* Start RECORD LIST *

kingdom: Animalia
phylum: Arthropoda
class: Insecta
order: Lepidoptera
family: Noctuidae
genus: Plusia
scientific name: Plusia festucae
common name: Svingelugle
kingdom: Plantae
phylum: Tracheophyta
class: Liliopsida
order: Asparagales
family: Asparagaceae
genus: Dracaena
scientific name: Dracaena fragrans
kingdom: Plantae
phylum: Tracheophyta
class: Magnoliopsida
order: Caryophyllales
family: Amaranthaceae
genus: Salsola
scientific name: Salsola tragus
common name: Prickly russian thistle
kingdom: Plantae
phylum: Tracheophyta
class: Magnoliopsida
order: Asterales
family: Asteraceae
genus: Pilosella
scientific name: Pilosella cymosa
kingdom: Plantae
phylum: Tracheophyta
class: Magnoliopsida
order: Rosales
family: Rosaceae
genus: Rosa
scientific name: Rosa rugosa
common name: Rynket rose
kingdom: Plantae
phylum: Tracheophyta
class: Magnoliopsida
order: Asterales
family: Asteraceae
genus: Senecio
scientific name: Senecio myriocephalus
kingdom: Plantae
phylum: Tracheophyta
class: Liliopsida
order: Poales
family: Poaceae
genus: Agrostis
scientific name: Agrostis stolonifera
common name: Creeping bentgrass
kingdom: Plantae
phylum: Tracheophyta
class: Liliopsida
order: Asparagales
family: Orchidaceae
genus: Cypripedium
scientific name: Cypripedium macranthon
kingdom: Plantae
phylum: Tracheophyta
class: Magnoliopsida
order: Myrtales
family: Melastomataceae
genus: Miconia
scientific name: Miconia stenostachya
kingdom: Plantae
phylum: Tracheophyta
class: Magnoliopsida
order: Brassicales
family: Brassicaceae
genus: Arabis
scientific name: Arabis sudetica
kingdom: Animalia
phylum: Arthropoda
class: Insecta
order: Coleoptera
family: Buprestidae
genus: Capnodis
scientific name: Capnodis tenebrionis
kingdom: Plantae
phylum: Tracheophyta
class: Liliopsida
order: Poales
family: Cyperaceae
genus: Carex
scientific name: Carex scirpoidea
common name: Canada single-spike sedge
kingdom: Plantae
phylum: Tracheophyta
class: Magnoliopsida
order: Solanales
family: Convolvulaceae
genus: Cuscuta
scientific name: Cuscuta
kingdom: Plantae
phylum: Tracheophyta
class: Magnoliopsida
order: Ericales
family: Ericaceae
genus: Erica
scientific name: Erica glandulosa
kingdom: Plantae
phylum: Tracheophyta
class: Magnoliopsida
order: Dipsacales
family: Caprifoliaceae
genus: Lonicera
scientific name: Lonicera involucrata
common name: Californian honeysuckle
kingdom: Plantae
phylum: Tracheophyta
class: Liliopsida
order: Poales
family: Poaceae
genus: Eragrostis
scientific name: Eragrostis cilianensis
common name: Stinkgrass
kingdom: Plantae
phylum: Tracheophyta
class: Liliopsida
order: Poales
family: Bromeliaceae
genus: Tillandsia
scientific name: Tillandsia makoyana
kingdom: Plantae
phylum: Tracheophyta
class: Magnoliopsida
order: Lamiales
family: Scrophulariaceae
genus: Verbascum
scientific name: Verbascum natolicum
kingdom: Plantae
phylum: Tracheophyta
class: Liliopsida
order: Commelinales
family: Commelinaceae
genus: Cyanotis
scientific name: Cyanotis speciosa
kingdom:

* End RECORD LIST *

- TASK TO COMPLETE:
Render the lines of the records from the one containing "genus: Tillandsia" through the last line, both included, as a Markdown table. Use the columns Number and Line, with one numbered row per line, and leave out any blank lines.

- OUTPUT FOR THIS TASK:
| Number | Line |
|---|---|
| 1 | genus: Tillandsia |
| 2 | scientific name: Tillandsia makoyana |
| 3 | kingdom: Plantae |
| 4 | phylum: Tracheophyta |
| 5 | class: Magnoliopsida |
| 6 | order: Lamiales |
| 7 | family: Scrophulariaceae |
| 8 | genus: Verbascum |
| 9 | scientific name: Verbascum natolicum |
| 10 | kingdom: Plantae |
| 11 | phylum: Tracheophyta |
| 12 | class: Liliopsida |
| 13 | order: Commelinales |
| 14 | family: Commelinaceae |
| 15 | genus: Cyanotis |
| 16 | scientific name: Cyanotis speciosa |
| 17 | kingdom: |